Defendant Novartis Pharmaceuticals Corporation (“Novartis”) alleged that Plaintiff Plexxikon Inc.’s (“Plexxikon’s”) asserted patent claims are invalid for lack of enablement.  When one skilled in the art can practice the claimed invention only after undue experimentation, the claimed invention is invalid for lack of enablement.  One indication of undue experimentation is failed attempts to practice the invention.[1]

Plexxikon’s own expert, in a bid to argue that the claimed invention was enabled, directed that two compounds be synthesized:

(Figures from Plexxikon expert’s rebuttal report.[2])

However, Plexxikon’s expert then testified in deposition that he had considered “at least half a dozen” different synthetic routes for making one of the compounds, but had not disclosed them or the 33 reactions (some unsuccessful) in his rebuttal expert report.[3]  Stating that “[i]t is not in any way professional practice to write up experimentals on reactions which did not work,” Plexxikon’s expert confirmed that he did not disclose the failed synthetic routes or unsuccessful reactions in his report[4] but that he had considered the rejected synthetic routes in making the second compound[5].

Federal Rule of Civil Procedure 26(a)(2)(B)(ii) requires a testifying expert witness to disclose in a report “the facts and data considered by the witness in forming” his or her expert testimony.  Looking to the Advisory Committee’s Notes to the 2010 Amendment, Magistrate Judge Laporte emphasized that:

[T]he intention is that “facts or data” be interpreted broadly to require disclosure of any material considered by the expert, from whatever source, that contains factual ingredients.  The disclosure obligation extends to any facts or data ‘considered’ by the expert in forming the opinions to be expressed, not only those relied upon by the expert.[6]

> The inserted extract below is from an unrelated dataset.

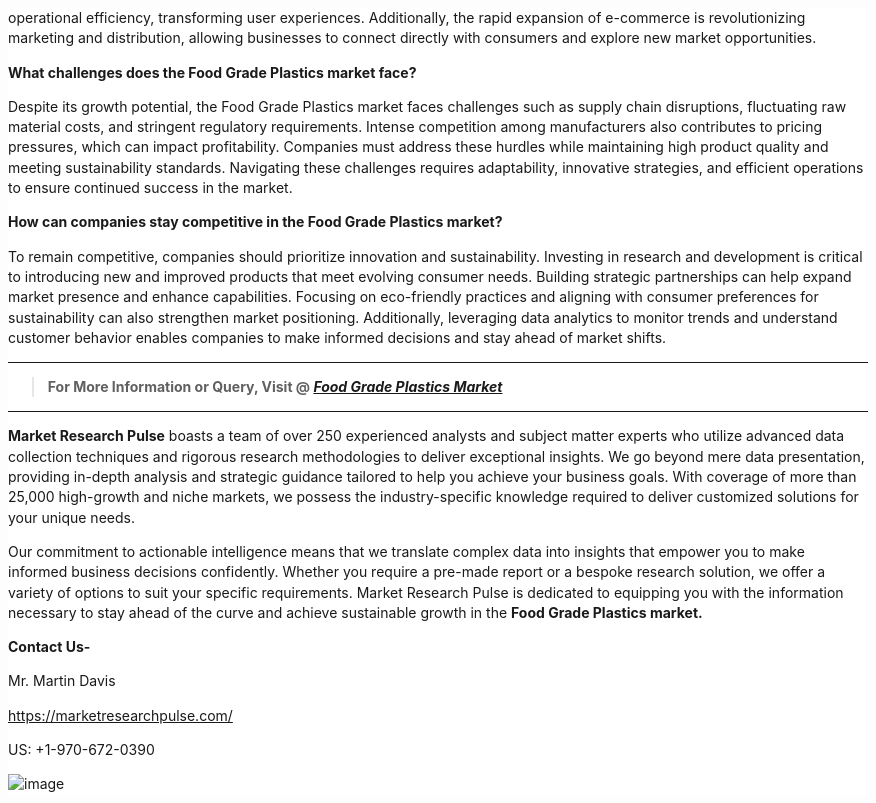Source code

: operational efficiency, transforming user experiences. Additionally, the rapid expansion of e-commerce is revolutionizing marketing and distribution, allowing businesses to connect directly with consumers and explore new market opportunities.</p><p><strong>What challenges does the Food Grade Plastics market face?</strong></p><p>Despite its growth potential, the Food Grade Plastics market faces challenges such as supply chain disruptions, fluctuating raw material costs, and stringent regulatory requirements. Intense competition among manufacturers also contributes to pricing pressures, which can impact profitability. Companies must address these hurdles while maintaining high product quality and meeting sustainability standards. Navigating these challenges requires adaptability, innovative strategies, and efficient operations to ensure continued success in the market.</p><p><strong>How can companies stay competitive in the Food Grade Plastics market?</strong></p><p>To remain competitive, companies should prioritize innovation and sustainability. Investing in research and development is critical to introducing new and improved products that meet evolving consumer needs. Building strategic partnerships can help expand market presence and enhance capabilities. Focusing on eco-friendly practices and aligning with consumer preferences for sustainability can also strengthen market positioning. Additionally, leveraging data analytics to monitor trends and understand customer behavior enables companies to make informed decisions and stay ahead of market shifts.</p><hr /><blockquote><p><strong>For More Information or Query, Visit @&nbsp;<em><a href="https://marketresearchpulse.com/report/32061/food-grade-plastics-market?utm_source=Linkedin&utm_medium=030">Food Grade Plastics Market</a></em></strong></p></blockquote><hr /><p><strong>Market Research Pulse</strong> boasts a team of over 250 experienced analysts and subject matter experts who utilize advanced data collection techniques and rigorous research methodologies to deliver exceptional insights. We go beyond mere data presentation, providing in-depth analysis and strategic guidance tailored to help you achieve your business goals. With coverage of more than 25,000 high-growth and niche markets, we possess the industry-specific knowledge required to deliver customized solutions for your unique needs.</p><p>Our commitment to actionable intelligence means that we translate complex data into insights that empower you to make informed business decisions confidently. Whether you require a pre-made report or a bespoke research solution, we offer a variety of options to suit your specific requirements. Market Research Pulse is dedicated to equipping you with the information necessary to stay ahead of the curve and achieve sustainable growth in the <strong>Food Grade Plastics market.</strong></p><p><strong>Contact Us-</strong></p><p>Mr. Martin Davis</p><p>https://marketresearchpulse.com/</p><p>US: +1-970-672-0390</p>
![image](https://github.com/user-attachments/assets/8be64e05-8020-4d93-a986-0e6627f04960)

While the Court agreed with Plexxikon that “[d]ocuments regarding methods [its expert] chose not to use are independently protected from disclosure to the extent they were prepared for and sent to counsel, [Plexxikon] has not shown here that [its expert] did so.”[7]  The Court noted that Plexxikon had not shown that any of the documentation for the failed synthetic routes or unsuccessful reactions were draft reports by for example, “assert[ing] that [the expert] intended to include these documents in his report, that they were actually included in earlier versions of his report, or that the documents represent summaries and conclusions that might reasonably be expected to be included in a draft report.”[8]

As a result, Plexxikon was ordered to produce the documents relating to the synthetic routes, and to produce its expert for a further deposition on these documents and others already produced from a contract research organization that ran the unsuccessful reactions under the expert’s direction.

 

Plexxikon Inc. v. Novartis Pharmaceuticals Corporation, Case No. 4:17-cv-04405-HSG (EDL), Dkt. 161 (N.D. Cal. May 3, 2019).


Endnotes:

[1]  Enzo Biochem, Inc. v. Calgene, Inc., 188 F.3d 1362, 1372-73 (Fed. Cir. 1999).

[2]  Plexxikon Inc. v. Novartis Pharmaceuticals Corporation, Case No. 4:17-cv-04405-HSG (EDL) (“Plexxikon”), Dkt. 158, Ex. B at ¶ 11 (N.D.Cal. Apr. 29, 2019).

[3]  Plexxikon, Dkt. 161 (“Order”) at 3-4 (N.D.Cal. May 3, 2019).

[4]  Id. at 4.

[5]  Id. at 5.

[6]  R. Civ. P. 26, Advisory Committee Notes to the 2010 Amendment.

[7]  Order at 5 (internal quotations omitted).

[8]  Id. at 6, citing Salazar v. Ryan, 2017 WL 2633522, at *2 (D.Ariz. June 19, 2017).